TEXT SECTION —
——————

I do my best not to make two roleplay posts in the same week (the same rule applies to film, or internet culture, or video games and so forth) but this is just a very quick post while I hastily finish my preparations for GeekOut Shrewsbury, for which I should – as you read – already being attending, and the nub of the topic is fairly self explanatory:
After a couple of years of being badgered about it – pretty much since the first month the all-star D&D game headed by Matthew Mercer – I am finally watching Critical Role by Geek and Sundry.
Some caveats, I’m only watching them on YouTube so if you watch on Twitch then you are already well ahead of me, and I am only watching Season 2, skipping the first season altogether because that’s two years of three to four hour episodes, many of which have production quality low enough to make enjoyment difficult, namely the varying volumes of the players making it tough to keep full track of the narrative. Fortunately the new series is a new campaign, no need to keep tabs on a consistent story and only a few in-jokes that may be missed but there was an unreserved comment early in episode 1 where they promised they’d do their best not to overdo it. Cheers guys.
For those of you wondering “Hey… what?”

——————

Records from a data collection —
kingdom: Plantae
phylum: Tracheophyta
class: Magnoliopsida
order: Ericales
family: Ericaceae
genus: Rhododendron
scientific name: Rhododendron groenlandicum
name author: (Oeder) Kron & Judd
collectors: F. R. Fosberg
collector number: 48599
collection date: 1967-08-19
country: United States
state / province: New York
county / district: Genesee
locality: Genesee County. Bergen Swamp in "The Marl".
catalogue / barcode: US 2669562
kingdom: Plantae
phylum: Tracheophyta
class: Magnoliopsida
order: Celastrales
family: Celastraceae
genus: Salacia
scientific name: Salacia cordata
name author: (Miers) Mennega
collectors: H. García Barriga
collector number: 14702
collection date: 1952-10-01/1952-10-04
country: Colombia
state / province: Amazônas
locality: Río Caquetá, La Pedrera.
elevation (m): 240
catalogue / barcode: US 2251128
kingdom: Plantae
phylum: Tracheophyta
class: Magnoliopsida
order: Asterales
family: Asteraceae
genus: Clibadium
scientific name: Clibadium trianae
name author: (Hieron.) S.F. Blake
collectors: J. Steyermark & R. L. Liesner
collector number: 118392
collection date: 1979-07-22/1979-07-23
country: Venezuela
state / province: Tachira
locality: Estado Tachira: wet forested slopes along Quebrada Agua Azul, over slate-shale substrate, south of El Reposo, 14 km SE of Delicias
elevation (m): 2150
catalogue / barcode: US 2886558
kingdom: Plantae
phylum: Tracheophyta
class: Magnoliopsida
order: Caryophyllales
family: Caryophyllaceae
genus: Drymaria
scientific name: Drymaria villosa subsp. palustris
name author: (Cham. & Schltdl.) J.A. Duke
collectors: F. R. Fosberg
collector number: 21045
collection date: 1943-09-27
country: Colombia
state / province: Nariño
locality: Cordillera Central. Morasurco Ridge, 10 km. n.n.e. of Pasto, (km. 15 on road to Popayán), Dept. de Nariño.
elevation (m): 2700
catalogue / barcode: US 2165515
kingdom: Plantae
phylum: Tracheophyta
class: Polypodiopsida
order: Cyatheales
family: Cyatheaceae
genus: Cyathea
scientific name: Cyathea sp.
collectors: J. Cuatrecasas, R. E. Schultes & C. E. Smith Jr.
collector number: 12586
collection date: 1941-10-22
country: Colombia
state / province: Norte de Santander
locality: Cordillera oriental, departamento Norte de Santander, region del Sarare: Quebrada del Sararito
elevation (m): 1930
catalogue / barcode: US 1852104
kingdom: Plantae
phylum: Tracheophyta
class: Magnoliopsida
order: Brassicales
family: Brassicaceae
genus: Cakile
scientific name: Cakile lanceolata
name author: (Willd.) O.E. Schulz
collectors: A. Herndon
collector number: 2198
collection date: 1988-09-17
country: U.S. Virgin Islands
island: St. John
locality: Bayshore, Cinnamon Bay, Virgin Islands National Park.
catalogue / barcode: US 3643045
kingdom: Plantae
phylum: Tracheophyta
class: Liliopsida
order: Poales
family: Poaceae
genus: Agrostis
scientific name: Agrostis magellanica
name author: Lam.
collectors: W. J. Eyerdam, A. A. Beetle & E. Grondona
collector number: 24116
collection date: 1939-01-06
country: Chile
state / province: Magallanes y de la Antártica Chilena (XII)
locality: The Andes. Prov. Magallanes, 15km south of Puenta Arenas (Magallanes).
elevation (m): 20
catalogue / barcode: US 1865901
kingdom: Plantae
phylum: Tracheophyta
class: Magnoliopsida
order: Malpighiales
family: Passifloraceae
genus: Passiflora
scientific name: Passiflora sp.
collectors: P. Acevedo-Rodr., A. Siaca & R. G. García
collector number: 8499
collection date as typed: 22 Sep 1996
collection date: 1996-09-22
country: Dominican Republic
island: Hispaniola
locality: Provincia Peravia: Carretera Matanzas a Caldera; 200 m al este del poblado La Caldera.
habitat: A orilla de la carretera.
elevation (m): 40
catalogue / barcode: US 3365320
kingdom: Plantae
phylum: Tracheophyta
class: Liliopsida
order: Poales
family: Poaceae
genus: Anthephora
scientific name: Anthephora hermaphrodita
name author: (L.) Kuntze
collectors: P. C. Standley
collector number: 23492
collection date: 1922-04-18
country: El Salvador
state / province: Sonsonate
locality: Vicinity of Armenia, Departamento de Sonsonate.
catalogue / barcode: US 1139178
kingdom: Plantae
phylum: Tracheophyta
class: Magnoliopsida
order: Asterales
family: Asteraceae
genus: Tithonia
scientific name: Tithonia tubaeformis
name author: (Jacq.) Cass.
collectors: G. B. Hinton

——————

WORK REQUIRED — Return the passage of the Critical Role post between "I do my best" and "Geek and Sundry.", inclusive, copied word for word.

TASK OUTPUT —
I do my best not to make two roleplay posts in the same week (the same rule applies to film, or internet culture, or video games and so forth) but this is just a very quick post while I hastily finish my preparations for GeekOut Shrewsbury, for which I should – as you read – already being attending, and the nub of the topic is fairly self explanatory:
After a couple of years of being badgered about it – pretty much since the first month the all-star D&D game headed by Matthew Mercer – I am finally watching Critical Role by Geek and Sundry.